- _Task_
In the forum thread below about an unidentified river plant, print the passage from "Looks like it" to "like a myrio!" word for word.

- _Excerpted passage_

---*---

# What Plant is This?



## Tabby216 (Feb 20, 2013)

My sister just got back from hiking and she gave me these plants that came from a river. I'm cleaning it and going to let it stay in my fish-less tank but I don't know what type of plant this is lol

Anyone know?


----------



## lilnaugrim (Mar 27, 2013)

Looks like it might be a cousin of the Green Myriophyllum. I might be wrong about that though.


----------



## ao (Feb 29, 2012)

it does look like a myrio! 
keep us updated!


----------



## Tabby216 (Feb 20, 2013)

Ekk! I see little living things floating in my uncycled new aquarium! I think they might be snails because it looks like they have a tiny shell on them. My filter also has growth of green strings on it... omg do I need to buy a assassin snail to kill all of them? What do I do? O_O


----------



## lilnaugrim (Mar 27, 2013)

Can I see a picture of them? Or an attempted picture? lol

And is the algae IN or ON your filter? If it's in, that's fine, if ON then you can just scrape it off before a WC and then suck it up with your siphon.


----------



## Tabby216 (Feb 20, 2013)

lilnaugrim said:


> Can I see a picture of them? Or an attempted picture? lol
> 
> And is the algae IN or ON your filter? If it's in, that's fine, if ON then you can just scrape it off before a WC and then suck it up with your siphon.


There so tiny but I will try and its on the inside the filter like its covering the cartridge bag


----------



## Tabby216 (Feb 20, 2013)

I have been trying to take a pic of them but my camera sucks at making the pic clear. They look like brown dots right now but up close their shell looks like a size of a football a bit. Going to try a pick one up and put it out on a cup to get a clear view of it


----------



## lilnaugrim (Mar 27, 2013)

Ah okay, you can try the swish and rub method in either water you just took from the tank in a water change or just in conditioned water will be fine. But it's really not too big of a deal, just when it's in your tank, but then you can scrub it off.

---*---

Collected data
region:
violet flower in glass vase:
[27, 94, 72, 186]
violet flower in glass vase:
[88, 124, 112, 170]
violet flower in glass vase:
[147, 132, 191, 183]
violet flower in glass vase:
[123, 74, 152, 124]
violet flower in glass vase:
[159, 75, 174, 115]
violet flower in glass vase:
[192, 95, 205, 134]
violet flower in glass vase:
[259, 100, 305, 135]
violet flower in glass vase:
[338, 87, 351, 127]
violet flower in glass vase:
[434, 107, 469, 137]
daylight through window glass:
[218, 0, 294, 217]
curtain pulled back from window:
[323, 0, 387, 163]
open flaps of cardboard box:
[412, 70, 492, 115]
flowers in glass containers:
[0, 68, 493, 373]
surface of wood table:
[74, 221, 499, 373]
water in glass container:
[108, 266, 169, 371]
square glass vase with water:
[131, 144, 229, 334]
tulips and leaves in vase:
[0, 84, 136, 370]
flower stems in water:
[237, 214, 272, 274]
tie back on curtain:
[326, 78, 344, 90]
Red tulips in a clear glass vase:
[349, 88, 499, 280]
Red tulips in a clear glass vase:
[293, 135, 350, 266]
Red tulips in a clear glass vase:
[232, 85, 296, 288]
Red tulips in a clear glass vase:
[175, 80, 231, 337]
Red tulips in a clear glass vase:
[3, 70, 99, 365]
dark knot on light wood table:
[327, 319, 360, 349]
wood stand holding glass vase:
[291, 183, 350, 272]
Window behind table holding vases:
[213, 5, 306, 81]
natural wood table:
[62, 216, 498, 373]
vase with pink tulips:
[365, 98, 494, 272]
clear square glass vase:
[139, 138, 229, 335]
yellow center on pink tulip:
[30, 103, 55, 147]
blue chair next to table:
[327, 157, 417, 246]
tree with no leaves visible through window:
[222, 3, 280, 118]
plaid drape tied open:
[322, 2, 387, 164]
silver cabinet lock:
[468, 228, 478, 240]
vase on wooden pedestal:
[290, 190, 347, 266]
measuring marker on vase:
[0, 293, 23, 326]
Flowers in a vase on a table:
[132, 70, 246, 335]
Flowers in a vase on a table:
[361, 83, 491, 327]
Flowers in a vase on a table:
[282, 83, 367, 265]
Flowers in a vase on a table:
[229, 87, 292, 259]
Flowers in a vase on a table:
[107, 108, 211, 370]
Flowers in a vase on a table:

---*---

- _Solution to the exercise_
Looks like it might be a cousin of the Green Myriophyllum. I might be wrong about that though.


----------



## ao (Feb 29, 2012)

it does look like a myrio!